Princesse de France
Marquise del Gallo di Roccagiovine
Patroness of Art and Culture
Julie Charlotte Pauline Zénaïde Laetitia Désirée Bartholomée del Gallo Bonaparte, soon called simply Giulia, was born in 1830 and died in Rome in 1900. She was the patroness of a literary circle first in Paris and then in Rome, and at Mandela, near Rome; here she hosted in the summer season her European intellectual and artist friends on their Grand Tour to Italy, mostly the directors and pensionnaires of the Academie de France in Rome.
After her death her meticolous diary became of historical interest. Many important facts and famous people, politicians, artists and intellectuals of her time, both in Rome and Paris (she spent her days at the court of the Emperor Napoleon III, her cousin), are recorded and described in it from her point of view.
Her educated upbringing and the fact of being the daughter and grand daughter of highly intellectual and anglophile Bonapartes, brothers and nephews of Napoleon, influenced her activities and life.
A Bonaparte family in Italy
Her father, Charles Lucien, was a publishing, internationally recognized scientist (also in the United States) still famous today for his comparative studies in zoology and botany.
He was raised in Italy and here he stood out as a liberal politician in favour of the Roman Republic, despite the French connection (the Pope was allied to the king of France); after the defeat of the Republican army, he stayed for a while in England, then he was allowed to repatriate in France, where he became the Director of the Jardin des Plantes (botanical garden) of Paris and a foreign member of the Royal Swedish Academy of Sciences.
Charles Lucien was the son of Lucien Bonaparte, brother of Napoleon, himself a politician and man of letters, who published works on Etruscan and Ancient Roman art and refused to divorce his wife, Alexandrine de Bleshamps, as Napoleon wanted him to make a dinastic marriage. While fleeing to the United States, Lucien was captured by the English and brought to England, where he led an active literary life and became an anglophile.

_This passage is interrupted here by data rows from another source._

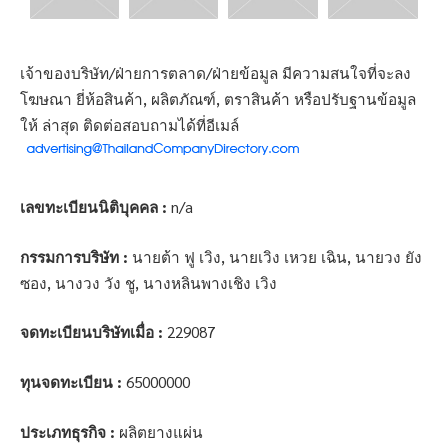
เจ้าของบริษัท/ฝ่ายการตลาด/ฝ่ายข้อมูล มีความสนใจที่จะลง
โฆษณา ยี่ห้อสินค้า, ผลิตภัณฑ์, ตราสินค้า หรือปรับฐานข้อมูล
ให้ ล่าสุด ติดต่อสอบถามได้ที่อีเมล์
เลขทะเบียนนิติบุคคล :
n/a
กรรมการบริษัท :
นายต้า ฟู เวิง, นายเวิง เหวย เฉิน, นายวง ยัง
ซอง, นางวง วัง ชู, นางหลินพางเชิง เวิง
จดทะเบียนบริษัทเมื่อ :
229087
ทุนจดทะเบียน :
65000000
ประเภทธุรกิจ :
ผลิตยางแผ่น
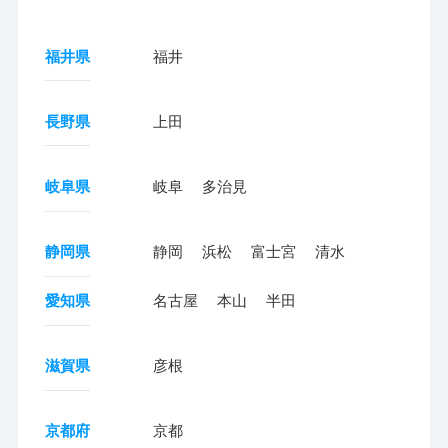
福井県
福井
長野県
上田
岐阜県
岐阜
多治見
静岡県
静岡
浜松
富士宮
清水
愛知県
名古屋
本山
半田
滋賀県
彦根
京都府
京都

Julie’s mother, Zénaïde, Princess of France, Canino and Musignano, was the elder daughter of Joseph Bonaparte and Julie Clary. Joseph had been the king of Naples and then of Spain, and built one of the most beautiful and important landscaped gardens in the United States, at Point Breeze, Philadelphia. Joseph too, in fact, left for the United States after Napoleon’s capture by the English, but wanted to lead his own independent life.
A truly Roman Bonaparte
In Rome, where she had her brother Lucien Cardinal of Santa Pudenziana and of San Lorenzo in Lucina, Julie married the Roman Marquis Alessandro Gaetano Carlo del Gallo di Roccagiovine, whose family seat is at Mandela.
Mandela’s grounds and countryside were considered to be one of the new picturesque ideal views of the 18th century, consacrated as such by the German painter Jacob Phillip Hackert (1737-1808) in his ten views of the countryside around Horace’s summer villa (the Latin poet Horace), all around Mandela, which Corot, Goethe and Lord Byron came to see, draw or write about.

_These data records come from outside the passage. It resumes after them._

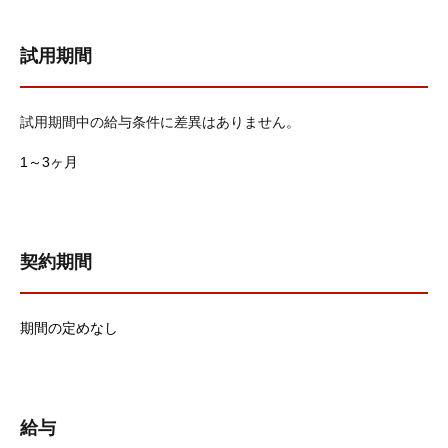
試用期間
試用期間中の給与条件に差異はありません。
1～3ヶ月
契約期間
期間の定めなし
給与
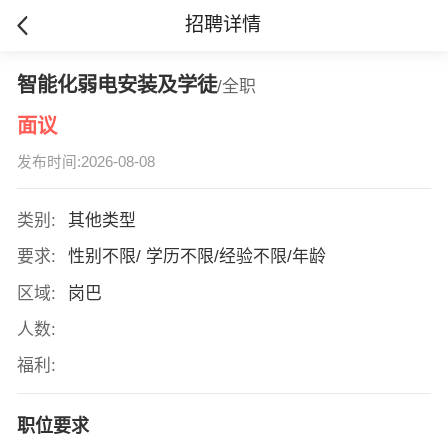
招聘详情
智能化弱电安装及学徒
/全职
面议
发布时间:2026-08-08
类别:
其他类型
要求:
性别不限/ 学历不限/经验不限/年龄
区域:
岗巴
人数:
福利:
职位要求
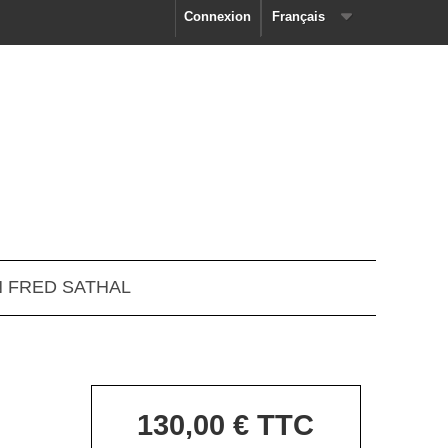
Connexion
Français
N FRED SATHAL
130,00 €
TTC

Julie and her husband Alessandro bordered with oaks, cypresses and horse chestnuts, the ideal views loved by Hackert, turning them into a naturally landscaped parkland in the English style, as the fashion set by Capability Brown. They also built a romantic wood with paths and open spaces, with its own microclimate, for summer enjoyment. All of which we can still appreciate today.